Non-Arctic Glaciers Rapidly Defrosting, Scientist Says
All the glaciers in Montana’s Glacier National Park will be gone in the next 50 to 70 years, according to researchers who have been measuring the rate that glaciers around the world are melting.
Those glaciers are melting faster than scientists previously thought, according to the study by geologist Mark Meier, who presented his findings Tuesday at a meeting of the American Geophysical Union in Boston.
“The glaciers are receding and they’re becoming thinner, and you can see this,” Meier said, placing the blame squarely on global warming.
Meier and his research team at the University of Colorado at Boulder looked at characteristics of glaciers worldwide during the last 100 years, then compared the measurements with today’s ice caps.
They found that mid-latitude glaciers--those outside of Antarctica and Greenland--had receded and become thinner.

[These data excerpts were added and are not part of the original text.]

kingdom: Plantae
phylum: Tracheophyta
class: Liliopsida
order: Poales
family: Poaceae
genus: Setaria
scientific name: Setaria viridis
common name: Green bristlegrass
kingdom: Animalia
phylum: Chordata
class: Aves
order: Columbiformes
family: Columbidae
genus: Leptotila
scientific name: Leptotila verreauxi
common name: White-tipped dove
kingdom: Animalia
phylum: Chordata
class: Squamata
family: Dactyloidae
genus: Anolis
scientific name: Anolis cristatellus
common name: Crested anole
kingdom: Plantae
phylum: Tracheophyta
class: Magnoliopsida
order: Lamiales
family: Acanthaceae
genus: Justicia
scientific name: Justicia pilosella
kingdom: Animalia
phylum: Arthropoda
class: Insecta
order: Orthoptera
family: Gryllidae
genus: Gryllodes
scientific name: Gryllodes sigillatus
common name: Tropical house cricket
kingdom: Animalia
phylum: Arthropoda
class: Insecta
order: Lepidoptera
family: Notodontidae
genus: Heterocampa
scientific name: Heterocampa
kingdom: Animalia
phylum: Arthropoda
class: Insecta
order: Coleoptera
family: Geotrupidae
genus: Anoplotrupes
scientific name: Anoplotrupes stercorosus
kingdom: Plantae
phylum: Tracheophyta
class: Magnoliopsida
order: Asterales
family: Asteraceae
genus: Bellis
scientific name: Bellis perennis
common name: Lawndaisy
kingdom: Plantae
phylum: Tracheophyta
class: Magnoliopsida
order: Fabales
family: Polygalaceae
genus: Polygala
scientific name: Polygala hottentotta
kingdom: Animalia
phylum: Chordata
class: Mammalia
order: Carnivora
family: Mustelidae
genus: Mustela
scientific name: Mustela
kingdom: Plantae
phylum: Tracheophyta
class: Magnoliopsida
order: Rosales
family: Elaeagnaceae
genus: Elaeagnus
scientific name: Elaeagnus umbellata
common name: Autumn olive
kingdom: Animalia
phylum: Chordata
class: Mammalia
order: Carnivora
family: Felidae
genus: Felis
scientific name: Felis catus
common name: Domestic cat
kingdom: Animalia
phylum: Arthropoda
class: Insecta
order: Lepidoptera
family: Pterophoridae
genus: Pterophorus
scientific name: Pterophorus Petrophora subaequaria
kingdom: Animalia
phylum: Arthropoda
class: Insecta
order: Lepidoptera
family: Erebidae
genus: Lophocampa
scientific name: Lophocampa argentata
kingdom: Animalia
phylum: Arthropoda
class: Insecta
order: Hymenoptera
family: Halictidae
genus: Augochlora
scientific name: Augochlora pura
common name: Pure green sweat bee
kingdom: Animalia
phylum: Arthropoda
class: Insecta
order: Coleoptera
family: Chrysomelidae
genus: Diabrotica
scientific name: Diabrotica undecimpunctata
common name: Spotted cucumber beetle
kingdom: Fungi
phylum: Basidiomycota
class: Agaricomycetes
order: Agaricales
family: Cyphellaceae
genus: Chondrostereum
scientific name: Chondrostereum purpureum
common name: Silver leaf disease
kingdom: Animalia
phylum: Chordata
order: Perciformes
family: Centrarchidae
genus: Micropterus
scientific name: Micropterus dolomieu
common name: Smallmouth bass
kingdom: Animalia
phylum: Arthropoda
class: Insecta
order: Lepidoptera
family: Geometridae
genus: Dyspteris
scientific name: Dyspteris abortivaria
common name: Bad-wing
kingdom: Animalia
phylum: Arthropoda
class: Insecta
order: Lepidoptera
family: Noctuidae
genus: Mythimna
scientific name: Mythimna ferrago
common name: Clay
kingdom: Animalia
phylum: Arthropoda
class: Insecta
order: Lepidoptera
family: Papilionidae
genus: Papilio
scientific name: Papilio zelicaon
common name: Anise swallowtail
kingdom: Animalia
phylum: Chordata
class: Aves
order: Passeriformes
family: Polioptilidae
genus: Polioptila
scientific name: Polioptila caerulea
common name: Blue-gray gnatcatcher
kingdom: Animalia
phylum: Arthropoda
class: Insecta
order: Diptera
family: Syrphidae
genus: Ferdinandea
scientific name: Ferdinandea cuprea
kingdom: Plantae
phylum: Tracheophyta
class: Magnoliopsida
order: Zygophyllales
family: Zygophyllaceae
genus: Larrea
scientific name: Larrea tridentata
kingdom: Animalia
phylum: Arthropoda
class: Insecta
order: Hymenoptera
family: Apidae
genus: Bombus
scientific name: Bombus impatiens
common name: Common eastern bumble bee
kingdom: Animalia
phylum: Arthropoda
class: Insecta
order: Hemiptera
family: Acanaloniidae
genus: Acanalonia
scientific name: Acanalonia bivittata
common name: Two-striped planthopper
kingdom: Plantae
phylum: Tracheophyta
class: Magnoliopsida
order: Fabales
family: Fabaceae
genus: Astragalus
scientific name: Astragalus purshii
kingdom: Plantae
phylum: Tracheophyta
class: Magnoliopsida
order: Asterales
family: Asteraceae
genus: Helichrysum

In the last century, the largest glacier on Mt. Kenya in Africa has lost 92% of its mass, and the glaciers in Russia’s Caucasus Mountains have shrunk by half, Meier found.
In 40 years, the Tien Shan Mountain range between China and Russia has lost 22% of its ice.
Though glaciers outside arctic regions account for only 6% of the world’s ice, they contribute more heavily to changes in sea level, the researchers said.
The melting ice caps are contributing to rising sea levels that lead to beach erosion, more severe inland storms and more frequent river flooding, Meier said.